Egyptian authorities said on Tuesday they had smashed a spy ring working for Israel which included an Egyptian engineer with Cairo's atomic energy commission, an Irishman and a Japanese national. The Egyptian had been arrested and had confessed, while the two other suspects, including one named as Shiro Aizo, were being hunted, state prosecutor Abdel Meduid Mahmud told reporters.
He said the Egyptian, Mohammed Sayyed Saber, 35, was accused of supplying information to the Israeli secret service Mossad on "the different activities" of Egypt's atomic energy body. According to the official MENA news agency, Saber helped Israeli intelligence hack into the Egyptian Atomic Agency's computer network between February 2006 and February 2007, in exchange for 17,000 dollars and a laptop.

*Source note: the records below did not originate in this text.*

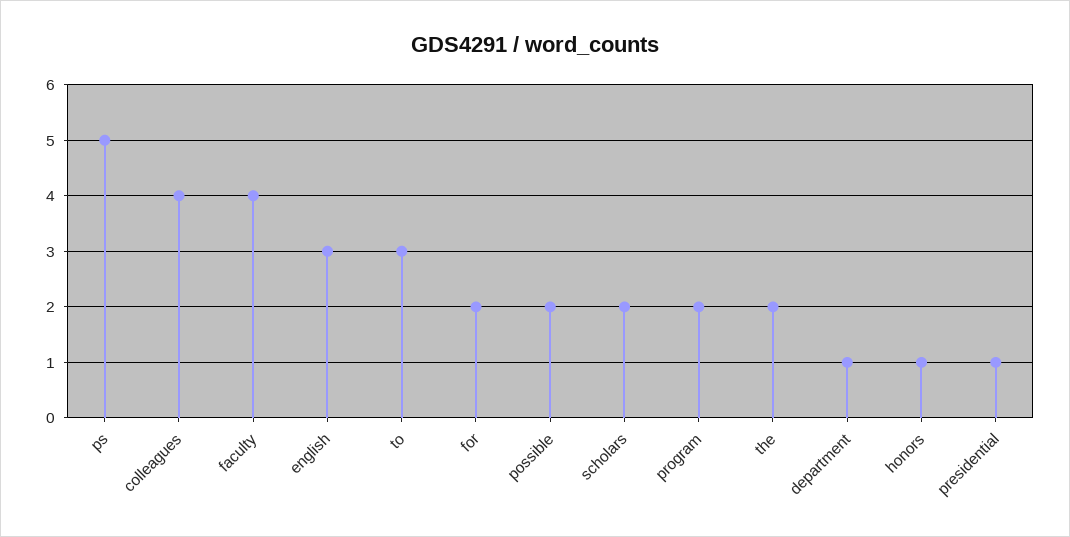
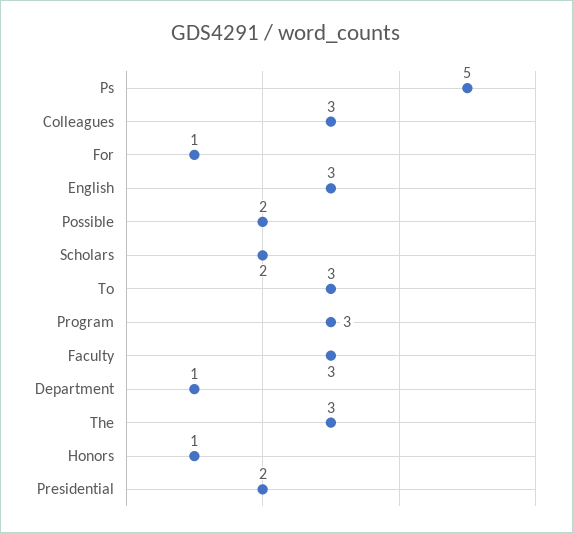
colleagues: 4 -> 3
faculty: 4 -> 3
for: 2 -> 1
program: 2 -> 3
the: 2 -> 3
presidential: 1 -> 2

He provided Israeli intelligence with classified documents pertaining to Egypt's Inshas nuclear research centre, north of Cairo. Saber was reported to have paid frequent visits to the Israeli embassy in Cairo in May 1999 in the hope of getting a scholarship to study nuclear engineering at Tel Aviv University, MENA said. The Egyptian was questioned at Cairo airport as he returned from Hong Kong, said the prosecutor, adding that the Irishman was not detained and had fled.
Saber, with his two alleged accomplices being tried in absentia, would face Egypt's high security court, the state prosecutor said. Last September, Egypt announced it was resuming its civilian nuclear programme after a freeze of 20 years and said it planned to build at least one nuclear power plant by the year 2020.
Israel, which vehemently opposes Iran's nuclear programme despite Tehran saying it is for peaceful use, is believed to be the only nuclear-armed power in the Middle East with an estimated 200 warheads. Neither the Irish nor Japanese embassies in Cairo could immediately confirm the reports.
Israel's embassy spokesman Benny Sharoni said, "All that we know about this matter comes from the media. Up to the present, we have no official Egyptian information on this subject."
The state security court is already holding one trial for alleged spying for Israel, with one Egyptian in the dock and other suspects again being tried in their absence.